Dataset content:
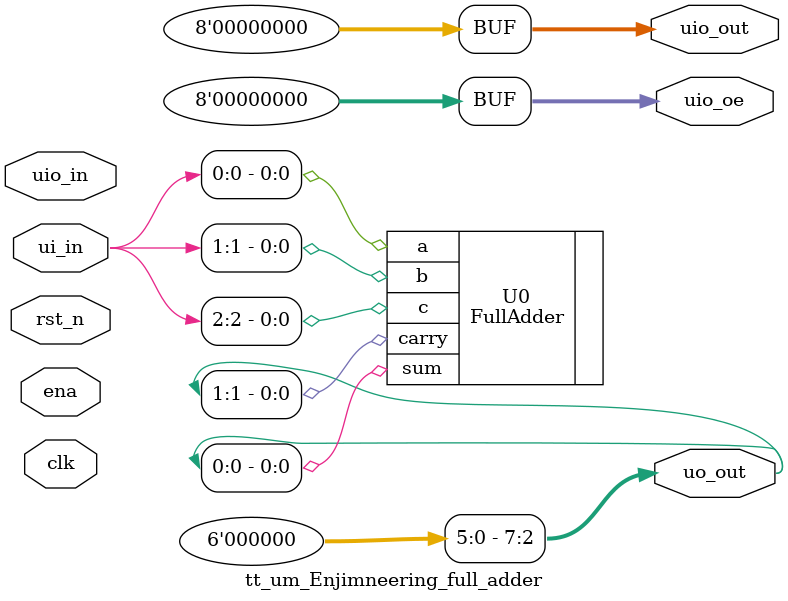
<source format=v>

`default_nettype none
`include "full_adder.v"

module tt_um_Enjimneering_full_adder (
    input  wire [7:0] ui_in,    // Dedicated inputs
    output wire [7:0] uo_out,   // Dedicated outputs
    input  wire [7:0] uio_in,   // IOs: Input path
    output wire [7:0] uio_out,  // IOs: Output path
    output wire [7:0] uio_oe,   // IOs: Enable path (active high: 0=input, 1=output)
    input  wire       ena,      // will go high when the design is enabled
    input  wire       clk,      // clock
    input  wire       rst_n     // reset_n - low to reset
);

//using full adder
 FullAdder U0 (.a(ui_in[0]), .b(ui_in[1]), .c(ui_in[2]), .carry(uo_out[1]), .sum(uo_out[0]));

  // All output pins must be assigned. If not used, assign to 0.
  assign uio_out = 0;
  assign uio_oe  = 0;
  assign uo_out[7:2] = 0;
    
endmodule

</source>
* * *
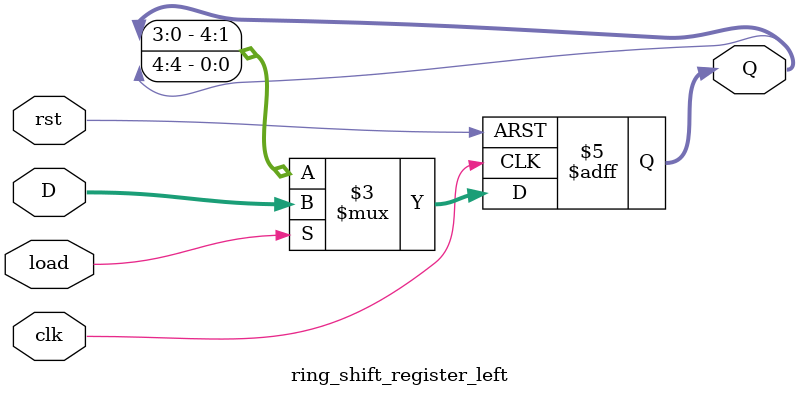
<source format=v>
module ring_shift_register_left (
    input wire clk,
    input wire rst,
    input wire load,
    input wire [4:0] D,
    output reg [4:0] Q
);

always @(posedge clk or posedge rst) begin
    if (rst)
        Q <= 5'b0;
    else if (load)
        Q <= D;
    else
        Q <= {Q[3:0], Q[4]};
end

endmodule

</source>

Directions for this task: Lines containing the word "assign": copy each of them from the material.

Exercise solution:
  // All output pins must be assigned. If not used, assign to 0.
  assign uio_out = 0;
  assign uio_oe  = 0;
  assign uo_out[7:2] = 0;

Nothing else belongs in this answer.